A military coup on September 30, 1991, forced Aristide from power. Préval fled to Washington D.C. In 1994 the United States restored Aristide to power, and Préval returned to Haiti to become chief of the Economic and Social Action Fund.

In December 1995, Préval became candidate for the presidency of Haiti. He was elected with 88 percent of the vote. During his term in office, he continued the reforms that Aristide had begun.  However, the relationship between both men worsened as Aristide and his followers attempted to undermine Préval’s policies. In 2001 when Aristide was again elected president, Préval decided to leave politics and begin farming.

In 2005 Préval again became a candidate for president and won the campaign on February 7, 2006, with 51 percent of vote.
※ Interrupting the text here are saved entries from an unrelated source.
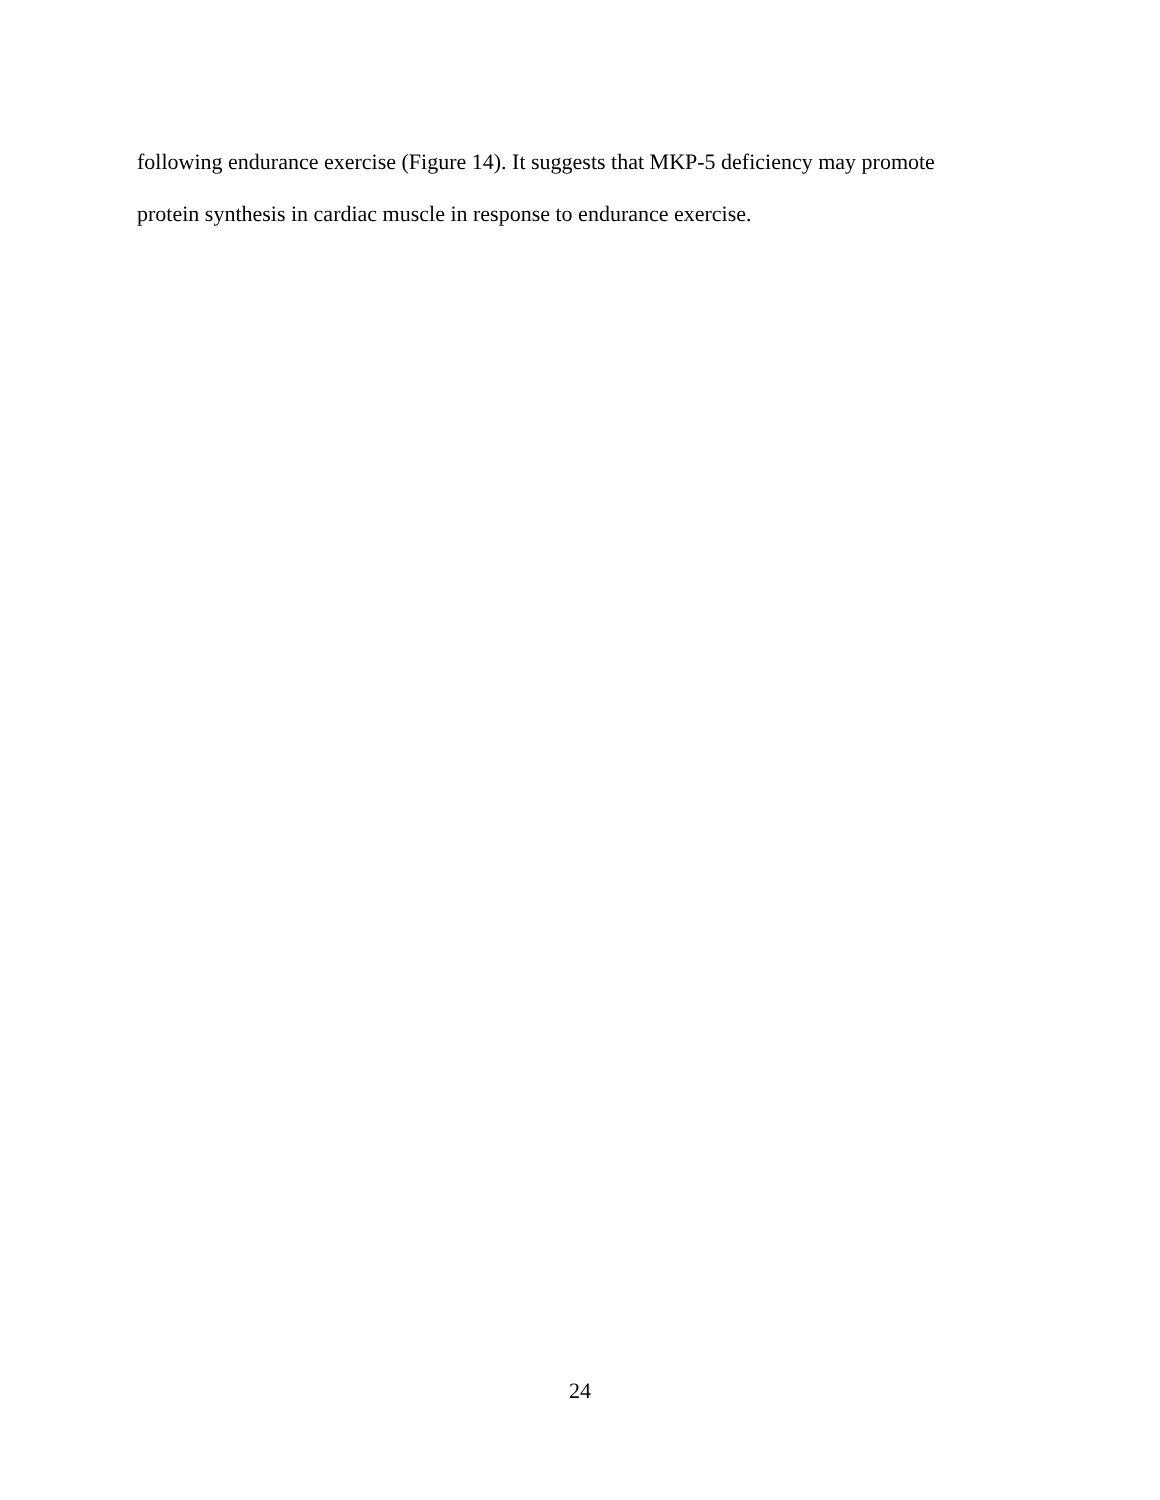following endurance exercise (Figure 14). It suggests that MKP-5 deficiency may promote
protein synthesis in cardiac muscle in response to endurance exercise.
24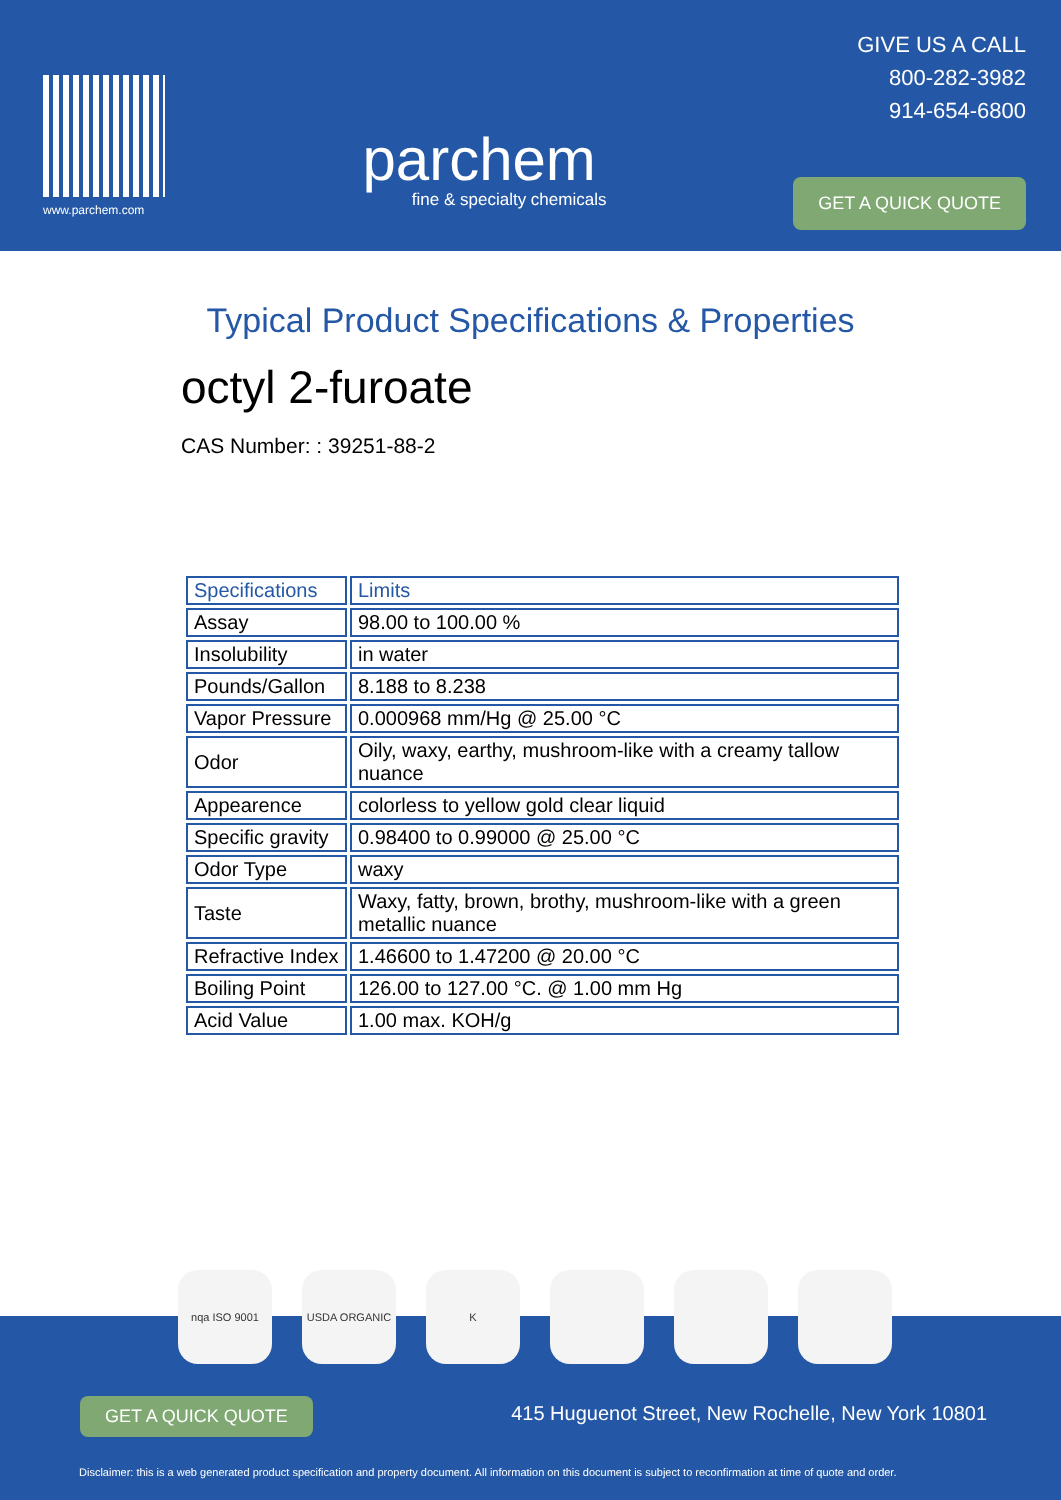www.parchem.com
parchem
fine & specialty chemicals
GIVE US A CALL
800-282-3982
914-654-6800
GET A QUICK QUOTE
Typical Product Specifications & Properties
octyl 2-furoate
CAS Number: : 39251-88-2
| Specifications | Limits |
| --- | --- |
| Assay | 98.00 to 100.00 % |
| Insolubility | in water |
| Pounds/Gallon | 8.188 to 8.238 |
| Vapor Pressure | 0.000968 mm/Hg @ 25.00 °C |
| Odor | Oily, waxy, earthy, mushroom-like with a creamy tallow nuance |
| Appearence | colorless to yellow gold clear liquid |
| Specific gravity | 0.98400 to 0.99000 @ 25.00 °C |
| Odor Type | waxy |
| Taste | Waxy, fatty, brown, brothy, mushroom-like with a green metallic nuance |
| Refractive Index | 1.46600 to 1.47200 @ 20.00 °C |
| Boiling Point | 126.00 to 127.00 °C. @ 1.00 mm Hg |
| Acid Value | 1.00 max. KOH/g |
GET A QUICK QUOTE
415 Huguenot Street, New Rochelle, New York 10801
Disclaimer: this is a web generated product specification and property document. All information on this document is subject to reconfirmation at time of quote and order.
nqa ISO 9001 USDA ORGANIC K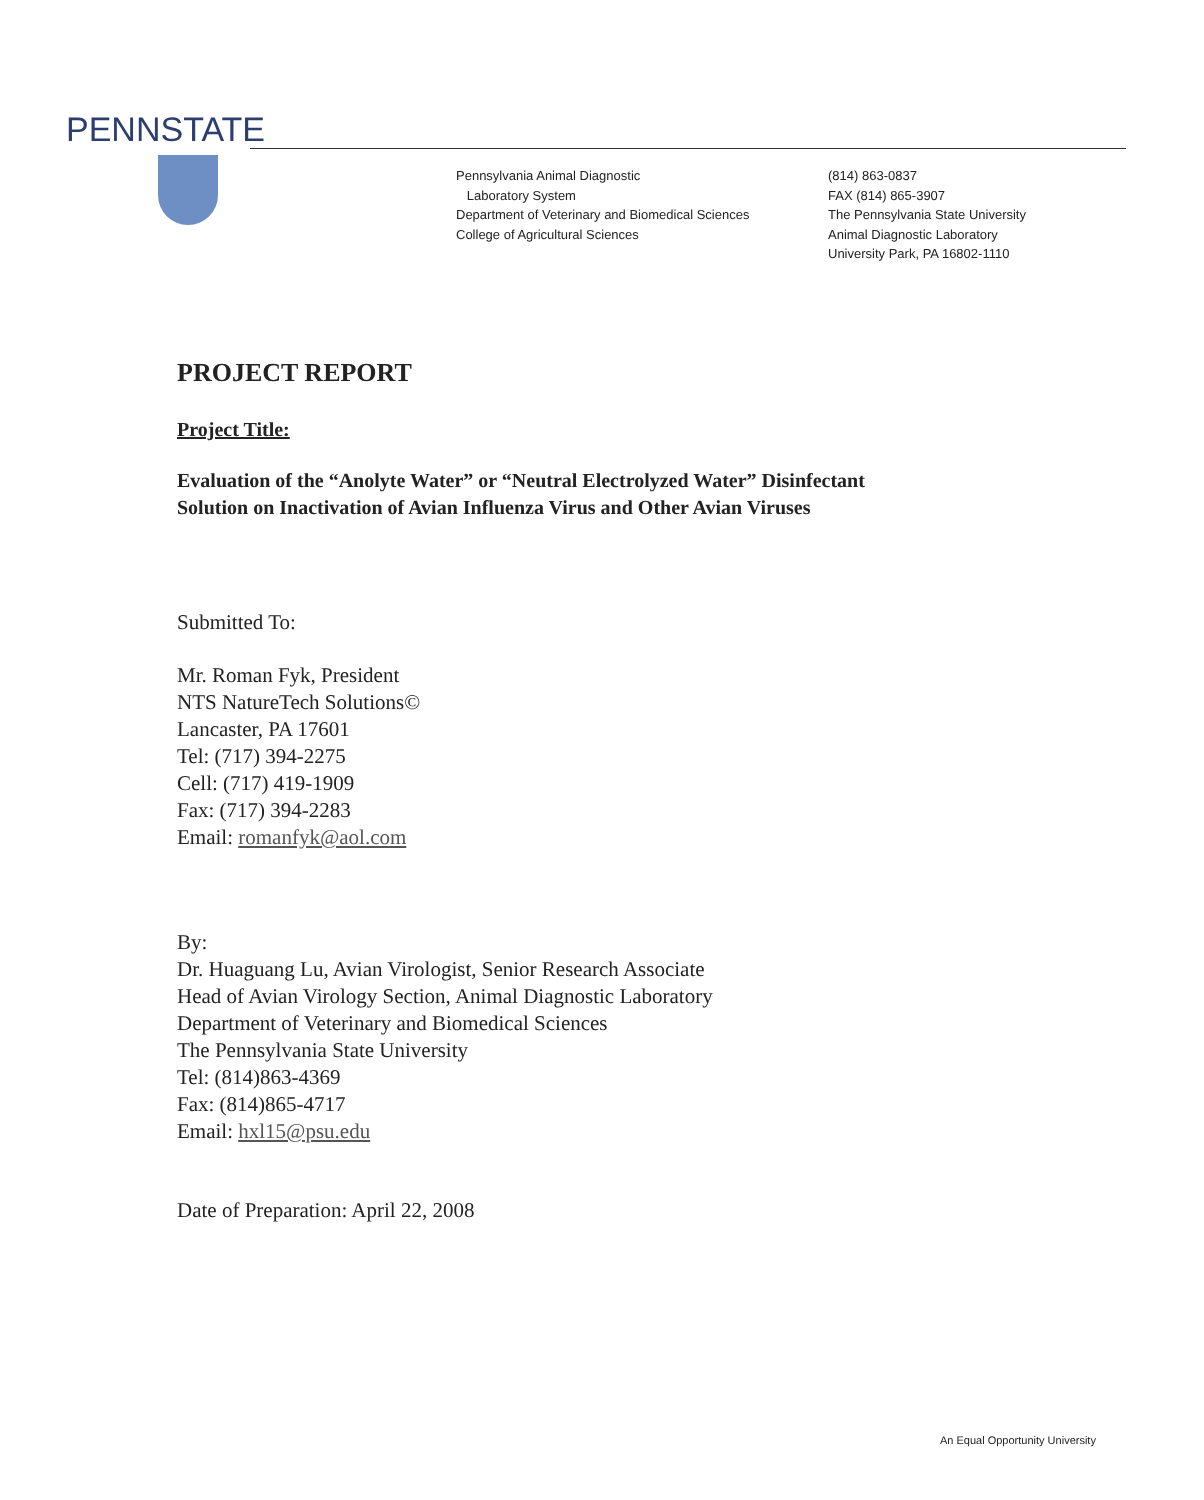PENNSTATE
Pennsylvania Animal Diagnostic
Laboratory System
Department of Veterinary and Biomedical Sciences
College of Agricultural Sciences
(814) 863-0837
FAX (814) 865-3907
The Pennsylvania State University
Animal Diagnostic Laboratory
University Park, PA 16802-1110
PROJECT REPORT
Project Title:
Evaluation of the “Anolyte Water” or “Neutral Electrolyzed Water” Disinfectant
Solution on Inactivation of Avian Influenza Virus and Other Avian Viruses
Submitted To:
Mr. Roman Fyk, President
NTS NatureTech Solutions©
Lancaster, PA 17601
Tel: (717) 394-2275
Cell: (717) 419-1909
Fax: (717) 394-2283
Email: romanfyk@aol.com
By:
Dr. Huaguang Lu, Avian Virologist, Senior Research Associate
Head of Avian Virology Section, Animal Diagnostic Laboratory
Department of Veterinary and Biomedical Sciences
The Pennsylvania State University
Tel: (814)863-4369
Fax: (814)865-4717
Email: hxl15@psu.edu
Date of Preparation: April 22, 2008
An Equal Opportunity University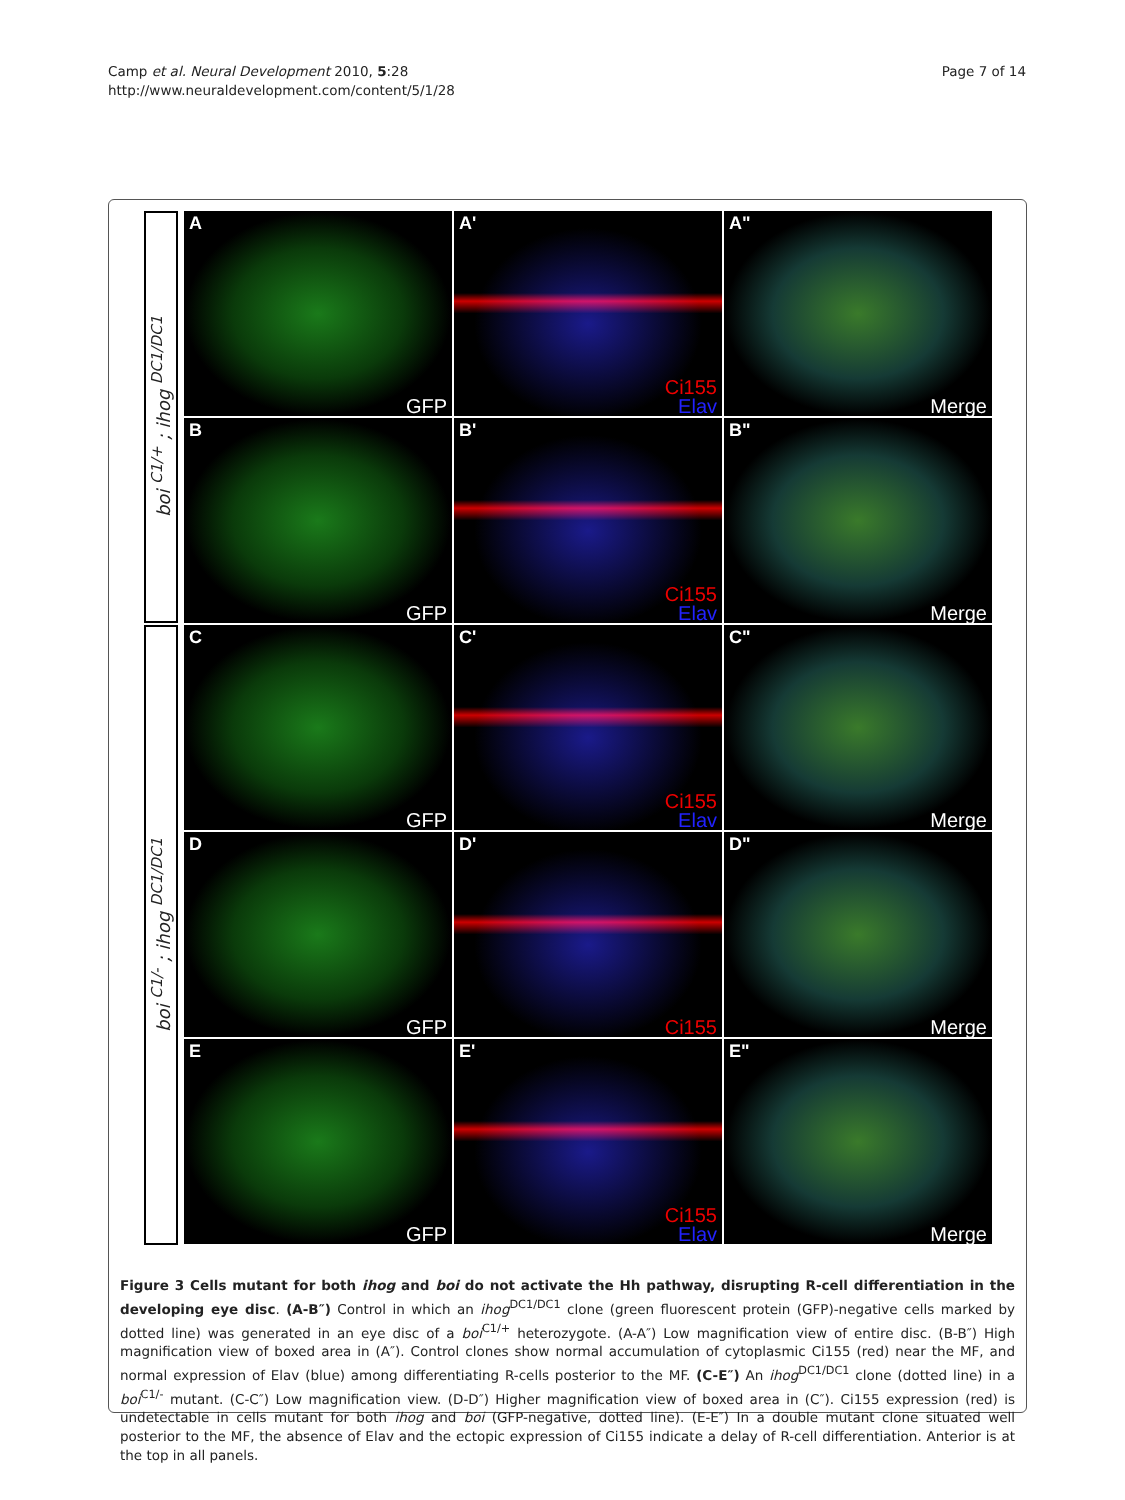Camp et al. Neural Development 2010, 5:28
http://www.neuraldevelopment.com/content/5/1/28
Page 7 of 14
boi <sup>C1/+</sup> ; ihog <sup>DC1/DC1</sup>
boi <sup>C1/-</sup> ; ihog <sup>DC1/DC1</sup>
A
GFP
A'
Ci155
Elav
A"
Merge
B
GFP
B'
Ci155
Elav
B"
Merge
C
GFP
C'
Ci155
Elav
C"
Merge
D
GFP
D'
Ci155
D"
Merge
E
GFP
E'
Ci155
Elav
E"
Merge
Figure 3 Cells mutant for both ihog and boi do not activate the Hh pathway, disrupting R-cell differentiation in the developing eye disc. (A-B″) Control in which an ihog<sup>DC1/DC1</sup> clone (green fluorescent protein (GFP)-negative cells marked by dotted line) was generated in an eye disc of a boi<sup>C1/+</sup> heterozygote. (A-A″) Low magnification view of entire disc. (B-B″) High magnification view of boxed area in (A″). Control clones show normal accumulation of cytoplasmic Ci155 (red) near the MF, and normal expression of Elav (blue) among differentiating R-cells posterior to the MF. (C-E″) An ihog<sup>DC1/DC1</sup> clone (dotted line) in a boi<sup>C1/-</sup> mutant. (C-C″) Low magnification view. (D-D″) Higher magnification view of boxed area in (C″). Ci155 expression (red) is undetectable in cells mutant for both ihog and boi (GFP-negative, dotted line). (E-E″) In a double mutant clone situated well posterior to the MF, the absence of Elav and the ectopic expression of Ci155 indicate a delay of R-cell differentiation. Anterior is at the top in all panels.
His second term, however, was marred by an economic crisis and problems of famine. As a result, his power was contested and undermined. At the end of 2009, Préval signed treaties with Cuba and Venezuela, but he managed to keep good relations with the United States. This allowed an increase in foreign investment and improved the economic health of the country.

In January 2010, a devastating earthquake struck Haiti, killing more than two hundred thousand people and destroying Port-au-Prince. Préval was accused of a timid response to the disaster and of allowing corruption to undermine the reconstruction process in the nation. Because of these charges, Préval left office at the end of his second term in 2011 and again retreated from politics.

René Préval died on Friday, the third of March 2017, in his house in Lamoule, in the suburb of Port-au-Prince. He was seventy-four.